What Is Dark Energy—and Why It Rules the Universe

The Biggest Mystery in Physics

Something is pushing the universe apart—and it's winning. Roughly 70% of all energy and matter in the cosmos consists of a mysterious force called dark energy. It cannot be seen, touched, or directly measured, yet its fingerprints are everywhere. Without it, the stars, galaxies, and voids scientists observe would make no sense.

Despite decades of research, physicists still cannot say what dark energy actually is. What they do know is that it drives the accelerating expansion of the universe, a discovery so startling it earned the 2011 Nobel Prize in Physics.

How Dark Energy Was Discovered

The story begins in 1998, when two independent teams of astronomers studied distant Type Ia supernovae—stellar explosions whose brightness is predictable enough to serve as cosmic yardsticks. The teams expected to find that the universe's expansion was slowing down, pulled back by gravity. Instead, the supernovae appeared dimmer than predicted, meaning they were farther away than expected. The universe wasn't just expanding—it was speeding up.

Astronomers Adam Riess, Saul Perlmutter, and Brian Schmidt led the work. That same year, University of Chicago astrophysicist Michael Turner coined the term "dark energy" at a physics meeting in Australia. The name stuck, even though it describes something scientists barely understand.

What Scientists Think It Could Be

Several competing theories attempt to explain dark energy:

• Vacuum energy (cosmological constant) — Empty space itself carries a fixed amount of energy, a concept Albert Einstein originally proposed. However, quantum theory predicts a value more than 100 orders of magnitude larger than what is observed, creating one of physics' greatest embarrassments.
• Quintessence — A dynamic energy field that permeates the universe and may change gradually over time, unlike a fixed constant.
• Modified gravity — Perhaps Einstein's general relativity is incomplete, and the apparent acceleration stems from a flaw in the theory rather than a new force.

"We don't know what its fundamental nature is," Turner has said. "Is it the quantum energy of empty space? Is it a scalar field? Is it something else that we haven't even dreamed of?"

How Scientists Hunt for Answers

Because dark energy cannot be observed directly, researchers study its effects on the universe's large-scale structure. The main approaches include:

• Supernova surveys — Measuring the brightness and distance of exploding stars to track how the expansion rate has changed over billions of years.
• Galaxy mapping — Charting the positions of millions of galaxies to detect patterns—called baryon acoustic oscillations—imprinted in the early universe. These patterns act as a cosmic ruler.
• Gravitational lensing — Studying how massive structures bend light from distant galaxies, revealing the distribution of matter and the geometry of space.

The Dark Energy Spectroscopic Instrument (DESI), mounted on a telescope in Arizona, recently completed its five-year survey, mapping over 47 million galaxies and quasars—six times more objects than all previous surveys combined. Its early results hint that dark energy may not be constant but could be evolving over time, a finding that would reshape cosmology if confirmed.

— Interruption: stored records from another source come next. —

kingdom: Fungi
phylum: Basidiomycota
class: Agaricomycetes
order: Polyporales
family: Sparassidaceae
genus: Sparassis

Upcoming projects like NASA's Nancy Grace Roman Space Telescope and the ground-based Vera C. Rubin Observatory will push observations further, mapping billions more galaxies to tighten constraints on dark energy's behavior.

Why It Matters

Dark energy doesn't just fill textbooks—it determines the fate of the universe. If it remains constant, the cosmos will expand forever, galaxies will drift apart, and the universe will grow cold and dark over trillions of years. If dark energy strengthens, it could eventually tear apart galaxies, stars, and even atoms in a scenario called the "Big Rip." If it weakens, gravity might someday pull everything back together.

Understanding dark energy is therefore not just about solving a puzzle. It is about learning how the universe began, how it evolves, and how it ends. For now, the answer to physics' biggest question remains: we don't yet know.